Chadwick smiled in spite of himself. “You must've had some interesting discussions in history class. Mrs. Zedman was right.”

“'Bout what?”

“You. She believed in you. Still does. Told me you were one of the smartest kids she'd ever had at the school.”

He dug his finger against the cement, sketching invisible cursive letters.

“You really hate Laurel Heights?” Chadwick asked.

“Said so, didn't I?”

“Then why did you warn Ms. Reyes?”

He lifted his finger, as if the floor were suddenly hot. “What?”

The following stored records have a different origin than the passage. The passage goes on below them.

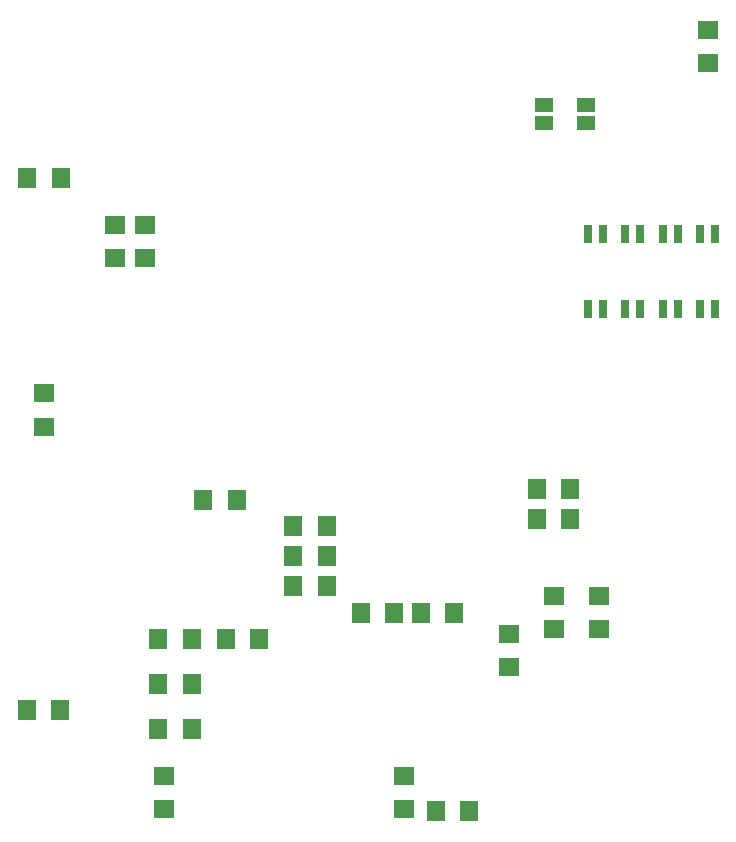
<source format=gbr>
G04 EAGLE Gerber RS-274X export*
G75*
%MOMM*%
%FSLAX34Y34*%
%LPD*%
%INSolderpaste Bottom*%
%IPPOS*%
%AMOC8*
5,1,8,0,0,1.08239X$1,22.5*%
G01*
%ADD10R,1.800000X1.600000*%
%ADD11R,1.600000X1.800000*%
%ADD12R,1.803000X1.600000*%
%ADD13R,1.600000X1.803000*%
%ADD14R,1.600200X1.168400*%
%ADD15R,0.650000X1.650000*%


D10*
X479425Y427325D03*
X479425Y455325D03*
D11*
X382300Y473075D03*
X354300Y473075D03*
X405100Y473075D03*
X433100Y473075D03*
X99725Y390525D03*
X71725Y390525D03*
D12*
X647700Y938280D03*
X647700Y966720D03*
X517525Y458855D03*
X517525Y487295D03*
D13*
X446020Y304800D03*
X417580Y304800D03*
D12*
X555625Y458855D03*
X555625Y487295D03*
D13*
X325370Y546100D03*
X296930Y546100D03*
X99945Y841375D03*
X71505Y841375D03*
X211070Y450850D03*
X182630Y450850D03*
D12*
X390525Y306455D03*
X390525Y334895D03*
X187325Y306455D03*
X187325Y334895D03*
X85725Y658745D03*
X85725Y630305D03*
D13*
X239780Y450850D03*
X268220Y450850D03*
D14*
X509588Y902970D03*
X509588Y887730D03*
X544513Y902970D03*
X544513Y887730D03*
D15*
X546100Y794000D03*
X558800Y794000D03*
X558800Y730000D03*
X546100Y730000D03*
X577850Y794000D03*
X590550Y794000D03*
X590550Y730000D03*
X577850Y730000D03*
X654050Y730000D03*
X641350Y730000D03*
X641350Y794000D03*
X654050Y794000D03*
X622300Y730000D03*
X609600Y730000D03*
X609600Y794000D03*
X622300Y794000D03*
D13*
X249170Y568325D03*
X220730Y568325D03*
X211070Y412750D03*
X182630Y412750D03*
X211070Y374650D03*
X182630Y374650D03*
D11*
X297150Y520700D03*
X325150Y520700D03*
D10*
X171450Y773400D03*
X171450Y801400D03*
D11*
X297150Y495300D03*
X325150Y495300D03*
D10*
X146050Y801400D03*
X146050Y773400D03*
D11*
X503525Y552450D03*
X531525Y552450D03*
X503525Y577850D03*
X531525Y577850D03*
M02*

</source>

“You showed up at Ms. Reyes' house last week, told her to check on the school's money. The next day it was gone. Why did you try to warn her?”

“She's lying.”

“Eight years of your life, Race. Mrs. Zedman was always in your corner. Maybe you were mad at her for expelling you—maybe that's why you went to Ms. Reyes instead, but I don't think you wanted the school destroyed. Whoever did that, get away from him. You don't owe him any loyalty.”

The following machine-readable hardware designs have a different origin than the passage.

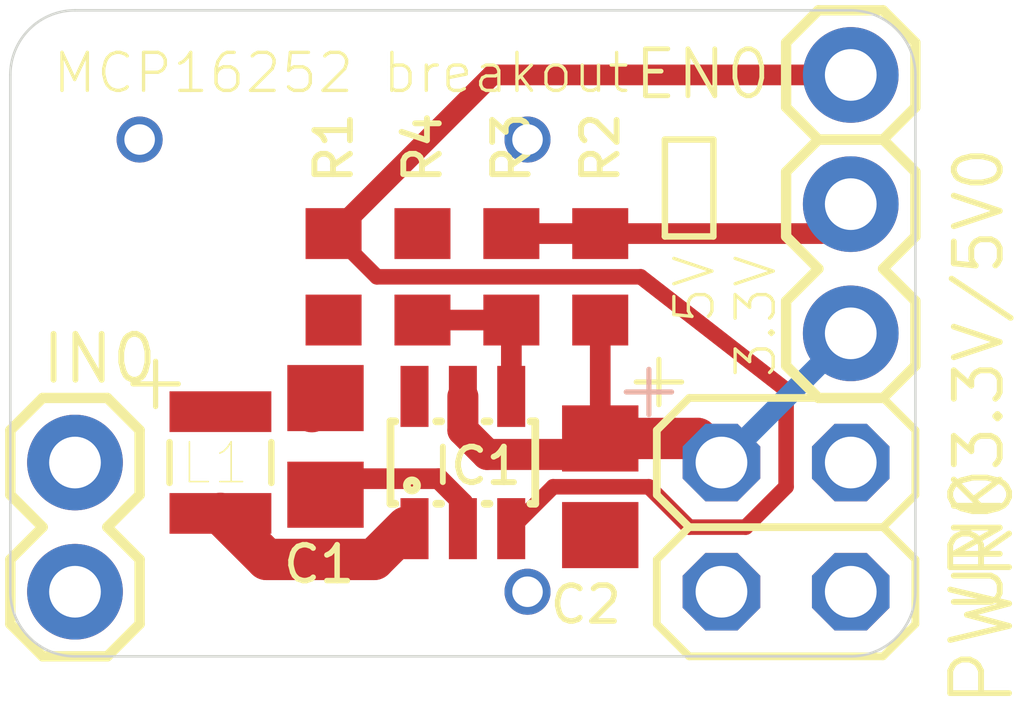
<source format=kicad_pcb>
(kicad_pcb
	(version 20241229)
	(generator "pcbnew")
	(generator_version "9.0")
	(general
		(thickness 1.6)
		(legacy_teardrops no)
	)
	(paper "A4")
	(layers
		(0 "F.Cu" signal)
		(2 "B.Cu" signal)
		(9 "F.Adhes" user "F.Adhesive")
		(11 "B.Adhes" user "B.Adhesive")
		(13 "F.Paste" user)
		(15 "B.Paste" user)
		(5 "F.SilkS" user "F.Silkscreen")
		(7 "B.SilkS" user "B.Silkscreen")
		(1 "F.Mask" user)
		(3 "B.Mask" user)
		(17 "Dwgs.User" user "User.Drawings")
		(19 "Cmts.User" user "User.Comments")
		(21 "Eco1.User" user "User.Eco1")
		(23 "Eco2.User" user "User.Eco2")
		(25 "Edge.Cuts" user)
		(27 "Margin" user)
		(31 "F.CrtYd" user "F.Courtyard")
		(29 "B.CrtYd" user "B.Courtyard")
		(35 "F.Fab" user)
		(33 "B.Fab" user)
		(39 "User.1" user)
		(41 "User.2" user)
		(43 "User.3" user)
		(45 "User.4" user)
	)
	(setup
		(pad_to_mask_clearance 0)
		(allow_soldermask_bridges_in_footprints no)
		(tenting front back)
		(pcbplotparams
			(layerselection 0x00000000_00000000_55555555_5755f5ff)
			(plot_on_all_layers_selection 0x00000000_00000000_00000000_00000000)
			(disableapertmacros no)
			(usegerberextensions no)
			(usegerberattributes yes)
			(usegerberadvancedattributes yes)
			(creategerberjobfile yes)
			(dashed_line_dash_ratio 12.000000)
			(dashed_line_gap_ratio 3.000000)
			(svgprecision 4)
			(plotframeref no)
			(mode 1)
			(useauxorigin no)
			(hpglpennumber 1)
			(hpglpenspeed 20)
			(hpglpendiameter 15.000000)
			(pdf_front_fp_property_popups yes)
			(pdf_back_fp_property_popups yes)
			(pdf_metadata yes)
			(pdf_single_document no)
			(dxfpolygonmode yes)
			(dxfimperialunits yes)
			(dxfusepcbnewfont yes)
			(psnegative no)
			(psa4output no)
			(plot_black_and_white yes)
			(sketchpadsonfab no)
			(plotpadnumbers no)
			(hidednponfab no)
			(sketchdnponfab yes)
			(crossoutdnponfab yes)
			(subtractmaskfromsilk no)
			(outputformat 1)
			(mirror no)
			(drillshape 1)
			(scaleselection 1)
			(outputdirectory "")
		)
	)
	(net 0 "")
	(net 1 "N$1")
	(net 2 "VIN")
	(net 3 "GND")
	(net 4 "EN")
	(net 5 "N$3")
	(net 6 "N$4")
	(net 7 "VDD")
	(footprint "MCP16252 v1:1X02" (layer "F.Cu") (at 140.8811 110.0836 90))
	(footprint "MCP16252 v1:C805" (layer "F.Cu") (at 151.19985 108.01985 -90))
	(footprint "MCP16252 v1:R603" (layer "F.Cu") (at 149.4536 103.89235 90))
	(footprint "MCP16252 v1:R603" (layer "F.Cu") (at 147.70735 103.89235 -90))
	(footprint "MCP16252 v1:R603" (layer "F.Cu") (at 151.19985 103.89235 -90))
	(footprint "MCP16252 v1:C805" (layer "F.Cu") (at 145.80235 107.2261 -90))
	(footprint "MCP16252 v1:1X01" (layer "F.Cu") (at 156.1211 99.9236))
	(footprint "MCP16252 v1:2X02" (layer "F.Cu") (at 154.8511 108.8136 -90))
	(footprint "MCP16252 v1:1X02" (layer "F.Cu") (at 156.1211 102.4636 -90))
	(footprint "MCP16252 v1:1007" (layer "F.Cu") (at 143.7386 107.5436 180))
	(footprint "MCP16252 v1:R603" (layer "F.Cu") (at 145.9611 103.89235 -90))
	(footprint "MCP16252 v1:SOT-23-6" (layer "F.Cu") (at 148.5011 107.5436))
	(gr_line
		(start 152.46985 103.0986)
		(end 152.46985 101.1936)
		(stroke
			(width 0.127)
			(type solid)
		)
		(layer "F.SilkS")
		(uuid "33e9b803-cb7e-4ca3-9333-4acef5efde3f")
	)
	(gr_line
		(start 152.46985 101.1936)
		(end 153.42235 101.1936)
		(stroke
			(width 0.127)
			(type solid)
		)
		(layer "F.SilkS")
		(uuid "4aa3c618-5448-4bae-b182-d774f14b0795")
	)
	(gr_line
		(start 153.42235 103.0986)
		(end 152.46985 103.0986)
		(stroke
			(width 0.127)
			(type solid)
		)
		(layer "F.SilkS")
		(uuid "5671f5ac-b37c-4ead-89f9-b4fc700b4eeb")
	)
	(gr_line
		(start 153.42235 101.1936)
		(end 153.42235 103.0986)
		(stroke
			(width 0.127)
			(type solid)
		)
		(layer "F.SilkS")
		(uuid "b5c2cca0-45f3-4336-91fc-bc4995055b2b")
	)
	(gr_arc
		(start 156.1211 98.6536)
		(mid 157.019126 99.025574)
		(end 157.3911 99.9236)
		(stroke
			(width 0.05)
			(type solid)
		)
		(layer "Edge.Cuts")
		(uuid "33c5db86-a5e1-42ae-8226-0e659cd48fda")
	)
	(gr_arc
		(start 140.8811 111.3536)
		(mid 139.983074 110.981626)
		(end 139.6111 110.0836)
		(stroke
			(width 0.05)
			(type solid)
		)
		(layer "Edge.Cuts")
		(uuid "62eb9632-6552-4ef9-abd5-a20645c7dedf")
	)
	(gr_line
		(start 139.6111 99.9236)
		(end 139.6111 110.0836)
		(stroke
			(width 0.05)
			(type solid)
		)
		(layer "Edge.Cuts")
		(uuid "8301493a-38d9-4c52-9eeb-d8c23337fe4d")
	)
	(gr_arc
		(start 157.3911 110.0836)
		(mid 157.019126 110.981626)
		(end 156.1211 111.3536)
		(stroke
			(width 0.05)
			(type solid)
		)
		(layer "Edge.Cuts")
		(uuid "877bb2d8-b24b-497d-9699-41e79343f93e")
	)
	(gr_arc
		(start 139.6111 99.9236)
		(mid 139.983074 99.025574)
		(end 140.8811 98.6536)
		(stroke
			(width 0.05)
			(type solid)
		)
		(layer "Edge.Cuts")
		(uuid "88bef686-78f7-47ea-929f-1193180884fb")
	)
	(gr_line
		(start 140.8811 111.3536)
		(end 156.1211 111.3536)
		(stroke
			(width 0.05)
			(type solid)
		)
		(layer "Edge.Cuts")
		(uuid "c97ce899-fa66-45aa-acd7-867333bc055b")
	)
	(gr_line
		(start 157.3911 110.0836)
		(end 157.3911 99.9236)
		(stroke
			(width 0.05)
			(type solid)
		)
		(layer "Edge.Cuts")
		(uuid "dd9f1215-7766-487a-9022-4a4937579f70")
	)
	(gr_line
		(start 156.1211 98.6536)
		(end 140.8811 98.6536)
		(stroke
			(width 0.05)
			(type solid)
		)
		(layer "Edge.Cuts")
		(uuid "e1dc3892-1c70-4f69-9676-b3ce27aec7be")
	)
	(gr_text "5V\n3.3V"
		(at 154.69235 103.4161 90)
		(layer "F.SilkS")
		(uuid "70b6892a-b1b8-4b98-b233-420232dc1c04")
		(effects
			(font
				(size 0.747776 0.747776)
				(thickness 0.065024)
			)
			(justify right bottom)
		)
	)
	(gr_text "MCP16252 breakout"
		(at 140.40485 99.44735 0)
		(layer "F.SilkS")
		(uuid "be607c72-1c9a-4b01-ae6a-48f8c3d29785")
		(effects
			(font
				(size 0.747776 0.747776)
				(thickness 0.065024)
			)
			(justify left top)
		)
	)
	(gr_text "+"
		(at 152.9461 106.74985 90)
		(layer "F.SilkS")
		(uuid "d548a1d5-2651-4af1-8c61-837c2a4e56b9")
		(effects
			(font
				(size 1.1684 1.1684)
				(thickness 0.1016)
			)
			(justify left bottom)
		)
	)
	(gr_text "+"
		(at 141.67485 106.5911 0)
		(layer "F.SilkS")
		(uuid "d7d9f5c9-4018-4887-80a6-de83e9c72590")
		(effects
			(font
				(size 1.1684 1.1684)
				(thickness 0.1016)
			)
			(justify left bottom)
		)
	)
	(gr_text "+"
		(at 152.9461 106.74985 -0)
		(layer "B.SilkS")
		(uuid "75f7c04a-0723-4638-a5ce-60907f28fdc6")
		(effects
			(font
				(size 1.1684 1.1684)
				(thickness 0.1016)
			)
			(justify left bottom mirror)
		)
	)
	(segment
		(start 147.2611 108.8436)
		(end 147.38985 108.8136)
		(width 0.4064)
		(layer "F.Cu")
		(net 1)
		(uuid "0db0908a-f057-47ae-9d4b-6acf62cc7b88")
	)
	(segment
		(start 144.6436 109.4486)
		(end 143.7386 108.5436)
		(width 0.8128)
		(layer "F.Cu")
		(net 1)
		(uuid "33270df7-3526-443c-b20f-98e4ea4e2109")
	)
	(segment
		(start 147.38985 108.8136)
		(end 146.75485 109.4486)
		(width 0.8128)
		(layer "F.Cu")
		(net 1)
		(uuid "3960fd9b-6023-4273-82f5-7b81ff45a89e")
	)
	(segment
		(start 146.75485 109.4486)
		(end 144.6436 109.4486)
		(width 0.8128)
		(layer "F.Cu")
		(net 1)
		(uuid "f064b709-a9b2-48d2-b3c8-cd1af5937d99")
	)
	(segment
		(start 147.5511 108.8436)
		(end 147.2611 108.8436)
		(width 0.4064)
		(layer "F.Cu")
		(net 1)
		(uuid "ff6de878-c93e-46cd-9dee-c64d09bd01d8")
	)
	(segment
		(start 145.83485 106.2436)
		(end 145.80235 106.2761)
		(width 0.8128)
		(layer "F.Cu")
		(net 2)
		(uuid "0541d3f2-104b-4464-a848-6e609fbd02c5")
	)
	(segment
		(start 145.9611 106.11735)
		(end 145.80235 106.2761)
		(width 0.4064)
		(layer "F.Cu")
		(net 2)
		(uuid "6c14b0ac-c298-4ae1-a11a-08f928c86332")
	)
	(segment
		(start 145.53485 106.5436)
		(end 145.80235 106.2761)
		(width 0.8128)
		(layer "F.Cu")
		(net 2)
		(uuid "ca5eaee6-f41c-4828-854e-92372523efe8")
	)
	(segment
		(start 148.5011 108.33735)
		(end 148.5011 108.8436)
		(width 0.4064)
		(layer "F.Cu")
		(net 3)
		(uuid "53689e27-30b1-49b8-9429-761cf7578859")
	)
	(segment
		(start 146.11735 107.8611)
		(end 148.02485 107.8611)
		(width 0.4064)
		(layer "F.Cu")
		(net 3)
		(uuid "6d7f9933-ede6-4644-8af5-ffd9f08d4456")
	)
	(segment
		(start 148.02485 107.8611)
		(end 148.5011 108.33735)
		(width 0.4064)
		(layer "F.Cu")
		(net 3)
		(uuid "a96be964-ba1d-4d97-9031-95d6ea9bb87f")
	)
	(segment
		(start 145.80235 108.1761)
		(end 146.11735 107.8611)
		(width 0.4064)
		(layer "F.Cu")
		(net 3)
		(uuid "f079b3d1-384b-4a3d-9f09-9ce934ca27ce")
	)
	(via
		(at 149.7711 101.1936)
		(size 0.9048)
		(drill 0.6)
		(layers "F.Cu" "B.Cu")
		(net 3)
		(uuid "04c61f96-c777-4646-a371-7846a11c3ea9")
	)
	(via
		(at 142.1511 101.1936)
		(size 0.9048)
		(drill 0.6)
		(layers "F.Cu" "B.Cu")
		(net 3)
		(uuid "22902312-1d04-4198-b6b3-23a53bfb6224")
	)
	(via
		(at 149.7711 110.0836)
		(size 0.9048)
		(drill 0.6)
		(layers "F.Cu" "B.Cu")
		(net 3)
		(uuid "e2205320-4663-4521-925a-fe0ecc843af0")
	)
	(segment
		(start 145.9611 103.04235)
		(end 146.8111 103.89235)
		(width 0.3048)
		(layer "F.Cu")
		(net 4)
		(uuid "53ca1e16-0484-43bc-8871-50d595099ec4")
	)
	(segment
		(start 149.4511 108.8436)
		(end 150.27485 108.01985)
		(width 0.3048)
		(layer "F.Cu")
		(net 4)
		(uuid "788d9b1b-9580-4779-a6c2-9246b34b1366")
	)
	(segment
		(start 146.8111 103.89235)
		(end 151.9936 103.89235)
		(width 0.3048)
		(layer "F.Cu")
		(net 4)
		(uuid "92b38c5e-8e19-4b94-8564-e127e6d495e5")
	)
	(segment
		(start 156.1211 99.9236)
		(end 149.07985 99.9236)
		(width 0.4064)
		(layer "F.Cu")
		(net 4)
		(uuid "9cdbf1d2-57b3-467b-a8c4-4b06456ac9ce")
	)
	(segment
		(start 149.07985 99.9236)
		(end 145.9611 103.04235)
		(width 0.4064)
		(layer "F.Cu")
		(net 4)
		(uuid "a0aa9bd6-01f9-495c-becd-72f936632a59")
	)
	(segment
		(start 152.15235 108.01985)
		(end 152.9461 108.8136)
		(width 0.3048)
		(layer "F.Cu")
		(net 4)
		(uuid "a78e4d94-b7b2-4806-a66b-4aec6e6df587")
	)
	(segment
		(start 154.05735 108.8136)
		(end 154.8511 108.01985)
		(width 0.3048)
		(layer "F.Cu")
		(net 4)
		(uuid "a7939e41-1be8-4922-bd8a-f38b57ebcef2")
	)
	(segment
		(start 154.8511 106.11485)
		(end 151.9936 103.89235)
		(width 0.3048)
		(layer "F.Cu")
		(net 4)
		(uuid "c67bf9ae-e677-4ec7-a28a-f6de59a0400d")
	)
	(segment
		(start 152.9461 108.8136)
		(end 154.05735 108.8136)
		(width 0.3048)
		(layer "F.Cu")
		(net 4)
		(uuid "da428bba-332b-4543-a04a-c2ae42dce173")
	)
	(segment
		(start 154.8511 108.01985)
		(end 154.8511 106.11485)
		(width 0.3048)
		(layer "F.Cu")
		(net 4)
		(uuid "e142ae9b-016e-4ad3-af37-cad184f7baf4")
	)
	(segment
		(start 150.27485 108.01985)
		(end 152.15235 108.01985)
		(width 0.3048)
		(layer "F.Cu")
		(net 4)
		(uuid "ed8e751f-d49e-486e-8e76-1febc03af19c")
	)
	(segment
		(start 147.70735 104.74235)
		(end 149.4536 104.74235)
		(width 0.4064)
		(layer "F.Cu")
		(net 5)
		(uuid "1c55b64e-8285-45d0-8f6c-fb8ca4776773")
	)
	(segment
		(start 149.4536 104.74235)
		(end 149.4536 106.2411)
		(width 0.4064)
		(layer "F.Cu")
		(net 5)
		(uuid "714578ea-1492-4ff8-a856-5ae1fbfe4ef7")
	)
	(segment
		(start 149.4536 106.2411)
		(end 149.4511 106.2436)
		(width 0.4064)
		(layer "F.Cu")
		(net 5)
		(uuid "f63b139a-1269-4120-93c7-d4c3e375a17a")
	)
	(segment
		(start 151.19985 103.04235)
		(end 149.4536 103.04235)
		(width 0.4064)
		(layer "F.Cu")
		(net 6)
		(uuid "11cd9ffc-df52-422c-bde0-035229bebf7e")
	)
	(segment
		(start 155.54235 103.04235)
		(end 156.1211 102.4636)
		(width 0.4064)
		(layer "F.Cu")
		(net 6)
		(uuid "825555a0-edfc-4b23-8832-6340d40e6847")
	)
	(segment
		(start 151.19985 103.04235)
		(end 155.54235 103.04235)
		(width 0.4064)
		(layer "F.Cu")
		(net 6)
		(uuid "eb50536f-5da0-4587-aeed-ff659fc4fd78")
	)
	(segment
		(start 150.88485 107.38485)
		(end 151.19985 107.06985)
		(width 0.6096)
		(layer "F.Cu")
		(net 7)
		(uuid "639f83a6-3179-46a9-a83a-1f8edf908567")
	)
	(segment
		(start 148.5011 106.9086)
		(end 148.97735 107.38485)
		(width 0.6096)
		(layer "F.Cu")
		(net 7)
		(uuid "6b99bf0d-e6dc-4dfa-bc7a-6698cd4c2610")
	)
	(segment
		(start 151.19985 104.74235)
		(end 151.19985 107.06985)
		(width 0.4064)
		(layer "F.Cu")
		(net 7)
		(uuid "a2017901-64a4-4d8f-bf8b-1a2fe37c14ad")
	)
	(segment
		(start 148.97735 107.38485)
		(end 150.88485 107.38485)
		(width 0.6096)
		(layer "F.Cu")
		(net 7)
		(uuid "a60a0c01-dea3-4c83-aed3-769d85f29bc2")
	)
	(segment
		(start 151.19985 107.06985)
		(end 153.10735 107.06985)
		(width 0.8128)
		(layer "F.Cu")
		(net 7)
		(uuid "b996c307-4f35-42be-b67e-fe939e574e72")
	)
	(segment
		(start 148.5011 106.2436)
		(end 148.5011 106.9086)
		(width 0.6096)
		(layer "F.Cu")
		(net 7)
		(uuid "e1fb7552-8e3c-4ef3-851f-75e67ef76be4")
	)
	(segment
		(start 153.10735 107.06985)
		(end 153.5811 107.5436)
		(width 0.8128)
		(layer "F.Cu")
		(net 7)
		(uuid "f43a1c54-3774-4369-a8f0-9bcd2a4930a4")
	)
	(segment
		(start 153.5811 107.5436)
		(end 156.1211 105.0036)
		(width 0.4064)
		(layer "B.Cu")
		(net 7)
		(uuid "6e8aa5f7-bf0c-477d-aa89-fc087f1f2d00")
	)
	(zone
		(net 7)
		(net_name "VDD")
		(layer "F.Cu")
		(uuid "0b123d69-52ea-4ddd-b447-f1e2cb1a20dd")
		(hatch edge 0.5)
		(priority 6)
		(connect_pads yes
			(clearance 0.000001)
		)
		(min_thickness 0.127)
		(filled_areas_thickness no)
		(fill
			(thermal_gap 0.5)
			(thermal_bridge_width 0.5)
		)
		(polygon
			(pts
				(xy 154.9781 106.36959) (xy 154.9781 108.6231) (xy 152.1841 108.6231) (xy 152.1841 107.6706) (xy 150.12035 107.6706)
				(xy 150.12035 104.2416) (xy 152.195344 104.2416)
			)
		)
	)
	(zone
		(net 2)
		(net_name "VIN")
		(layer "F.Cu")
		(uuid "796a2f1c-e6e0-489f-a1e5-093940bbd7fa")
		(hatch edge 0.5)
		(priority 6)
		(connect_pads yes
			(clearance 0.000001)
		)
		(min_thickness 0.127)
		(filled_areas_thickness no)
		(fill
			(thermal_gap 0.5)
			(thermal_bridge_width 0.5)
		)
		(polygon
			(pts
				(xy 147.9931 107.3531) (xy 142.2781 107.3531) (xy 142.2781 108.9406) (xy 139.4841 108.9406) (xy 139.4841 104.2416)
				(xy 147.9931 104.2416)
			)
		)
	)
	(zone
		(net 3)
		(net_name "GND")
		(layer "F.Cu")
		(uuid "89a03481-bc38-46b3-9935-b5ef6240ad40")
		(hatch edge 0.5)
		(priority 4)
		(connect_pads
			(clearance 0.000001)
		)
		(min_thickness 0.2032)
		(filled_areas_thickness no)
		(fill
			(thermal_gap 0.4564)
			(thermal_bridge_width 0.4564)
		)
		(polygon
			(pts
				(xy 157.5943 111.5568) (xy 139.4079 111.5568) (xy 139.4079 98.4504) (xy 157.5943 98.4504)
			)
		)
	)
	(zone
		(net 3)
		(net_name "GND")
		(layer "B.Cu")
		(uuid "c596d505-141c-44a5-b189-4bea71990ea4")
		(hatch edge 0.5)
		(priority 6)
		(connect_pads
			(clearance 0.000001)
		)
		(min_thickness 0.2032)
		(filled_areas_thickness no)
		(fill
			(thermal_gap 0.4564)
			(thermal_bridge_width 0.4564)
		)
		(polygon
			(pts
				(xy 157.5943 111.5568) (xy 139.4079 111.5568) (xy 139.4079 98.4504) (xy 157.5943 98.4504)
			)
		)
	)
	(zone
		(net 0)
		(net_name "")
		(layer "F.SilkS")
		(uuid "13cf4c80-d01f-4b2b-95a7-367912f4e0e6")
		(hatch edge 0.5)
		(connect_pads
			(clearance 0.5)
		)
		(min_thickness 0.25)
		(filled_areas_thickness no)
		(fill
			(thermal_gap 0.5)
			(thermal_bridge_width 0.5)
		)
		(polygon
			(pts
				(xy 153.73985 103.0986) (xy 154.69235 103.0986) (xy 154.69235 101.1936) (xy 153.73985 101.1936)
			)
		)
	)
	(embedded_fonts no)
)

</source>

“Samuel protected me. He was good . . .”

“Thirty-two stab wounds, Race. Your mother was murdered and no one protected her. The truth.”

“Mr. Chadwick,” Kindra said.

Her expression was hard, full of angry sympathy for the kid. “We got that other appointment, you know?”

Chadwick glanced around the loft, trying to recapture his feeling that Race was a dangerous person. He had needed to believe that, almost as much as he needed to believe Samuel Montrose was dangerous. But he saw only a young man who needed less help than most of the kids he worked with each year—whose circumstances were harder, maybe, but not because of anything he had done.

Chadwick could understand Ann's desire to help him—he could understand why she'd wanted him at Laurel Heights. But he wondered if Ann had done Race any favors—if Asa Hunter wasn't right about the boy being corrupted by the girl, and not vice versa.

“Your grandmother said you saw too much,” Chadwick said. “What did she mean?”

“Nana don't know what she's saying, half the time.”

“If you want to talk,” Chadwick said, “if you want to get out of here, you want anything—call.”

He took out his business card. He kept it extended until Race took it.

The boy looked up, his eyes red, but the look of defiance was starting to re-form. “What's this Cold Springs place like?”

“Strict,” Chadwick said. “You go through levels, have to learn survival skills out in the woods. Learn a trade on the ranch. Most kids get their GED. Some get college credit.”

“Mallory out in the woods?” Race wiped his nose with the back of his hand. “I can't see that. Texas—I thought that was like desert.”

“Not this part. Green and hilly. There's a river. Rainy and cold this time of year.”

Race seemed to be imagining it, stretching his mind around a new alien planet.

“Keep the card,” Chadwick said. “Call me.”

Race glanced at Jones. “Whatever, man. Fuck you, anyway.”

But Race called them before they got to the door. “Hey, Chadwick. You asked why Samuel didn't come after you? Ask yourself what would hurt you worse than leaving you the way you were, okay? See how gifted you are.”